A solidão é um fator de risco mais importante para as doenças cardíacas em doentes com diabetes do que a dieta, o exercício físico, o tabagismo e a depressão, mostra um estudo publicado no European Heart Journal, uma revista da Sociedade Europeia de Cardiologia.
“A qualidade do contacto social parece ser mais importante para a saúde do coração nas pessoas com diabetes do que o número de contactos”, afirma o autor do estudo, Lu Qi, especialista da Escola de Saúde Pública e Medicina Tropical da Universidade de Tulane, em Nova Orleães, EUA.
“Não devemos minimizar a importância da solidão na saúde física e emocional. Eu encorajaria os doentes com diabetes que se sentem sozinhos a juntarem-se a um grupo ou a uma aula e a tentarem fazer amizade com pessoas que têm interesses comuns.”
“A solidão e o isolamento social são comuns nas sociedades atuais e tornaram-se um foco de investigação durante os últimos anos, especialmente impulsionados pela pandemia da COVID-19 e pela contínua digitalização da sociedade”, afirmam Kahl et al. num editorial que acompanha a publicação.
A solidão refere-se à qualidade dos contactos sociais, enquanto o isolamento se refere à quantidade. E acrescentam: “A espécie humana é inerentemente social por natureza. Os seres humanos não só necessitam da presença de outros, como também dependem de relações sociais significativas para se desenvolverem numa idade adulta saudável. Como indivíduos, esforçamo-nos por pertencer a uma família, a um grupo de pares, a uma comunidade. Estas interacções sociais com a família, amigos, vizinhos ou colegas são fundamentais para o nosso bem-estar físico e mental.”
Mais solidão, risco maior
Os doentes com diabetes correm um maior risco de doença cardiovascular e têm mais probabilidades de se sentirem sozinhos do que os seus pares saudáveis. Estudos anteriores na população em geral descobriram que a solidão e o isolamento social estão ambos relacionados com uma maior probabilidade de doença cardiovascular. Este estudo, realizado em doentes com diabetes, quis perceber se os que se sentiam sozinhos ou socialmente isolados tinham mais probabilidades de desenvolver doenças cardiovasculares do que os que não se sentiam sozinhos.

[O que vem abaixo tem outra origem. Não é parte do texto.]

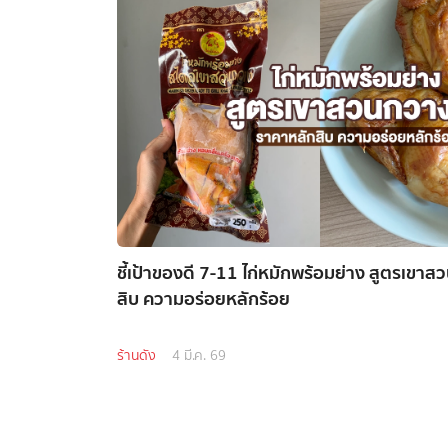
ชี้เป้าของดี 7-11 ไก่หมักพร้อมย่าง สูตรเขา
สิบ ความอร่อยหลักร้อย
ร้านดัง
4 มี.ค. 69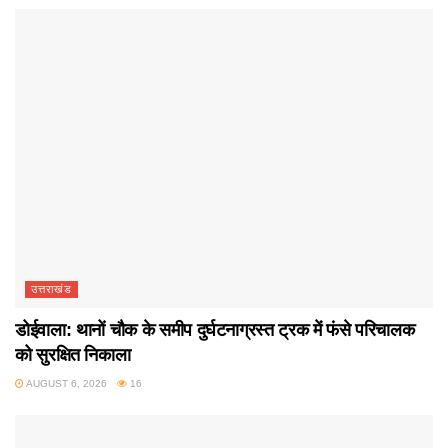
उत्तराखंड
डोईवाला: थानों चौक के समीप दुर्घटनाग्रस्त ट्रक में फंसे परिचालक
को सुरक्षित निकाला
AUGUST 6, 2026
16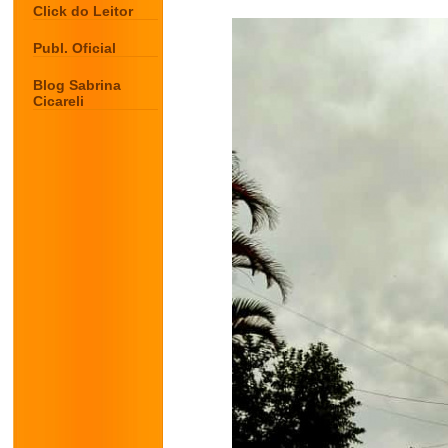
Click do Leitor
Publ. Oficial
Blog Sabrina
Cicareli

Para isso, incluiu 18.509 adultos com idades entre os 37 e os 73 anos, com diabetes mas sem doença cardiovascular no início do estudo.
A solidão e o isolamento foram avaliados através de questionários, tendo sido atribuído um ponto a cada uma das características de alto risco: sentimento de solidão e nunca ou quase nunca poder confiar em alguém, para uma pontuação total de 0 a 2. Os fatores de alto risco de isolamento social foram viver sozinho, ter amigos e familiares que o visitam menos de uma vez por mês e não participar em atividades sociais pelo menos uma vez por semana, para uma pontuação total de 0 a 3.
Cerca de 61,1%, dos participantes tinham pontuações de solidão de 0, 29,6% apresentavam valor de 1 e e 9,3% pontuaram um 2, enquanto 44,9% tinham pontuações de isolamento de 0, 41,9% de 1 e 13,2% de 2.
Os investigadores analisaram então a associação entre a solidão, o isolamento e as doenças cardiovasculares e verificaram que durante um período médio de acompanhamento de 10,7 anos, 3.247 participantes desenvolveram doenças cardiovasculares, das quais 2.771 eram doenças coronárias e 701 acidentes vasculares cerebrais (alguns doentes tiveram ambos).
Em comparação com os participantes com a pontuação mais baixa de solidão, o risco de doença cardiovascular foi 11%, valor que subiu para os 26% nos participantes com pontuações de 2. Foram observados resultados semelhantes para a doença coronária, mas a associação com o AVC não foi significativa.
Os investigadores também avaliaram a importância relativa da solidão, em comparação com outros fatores de risco, na incidência de doenças cardiovasculares. E a solidão mostrou uma influência mais fraca do que a função renal, o colesterol e o índice de massa corporal (IMC), mas uma influência mais forte do que a depressão, o tabagismo, a atividade física e a dieta.
“A solidão foi considerada um fator de predisposição para as doenças cardiovasculares mais importante do que vários hábitos de vida”, refere o investigador. “Descobrimos também que, no caso dos doentes com diabetes, a consequência dos fatores de risco físicos (ou seja, açúcar no sangue mal controlado, pressão arterial elevada, colesterol elevado, tabagismo e mau funcionamento dos rins) era maior nos que se sentiam sós.”
“Os resultados sugerem que perguntar aos doentes com diabetes sobre solidão deve passar a fazer parte da avaliação padrão, com encaminhamento dos afetados para os serviços de saúde mental.”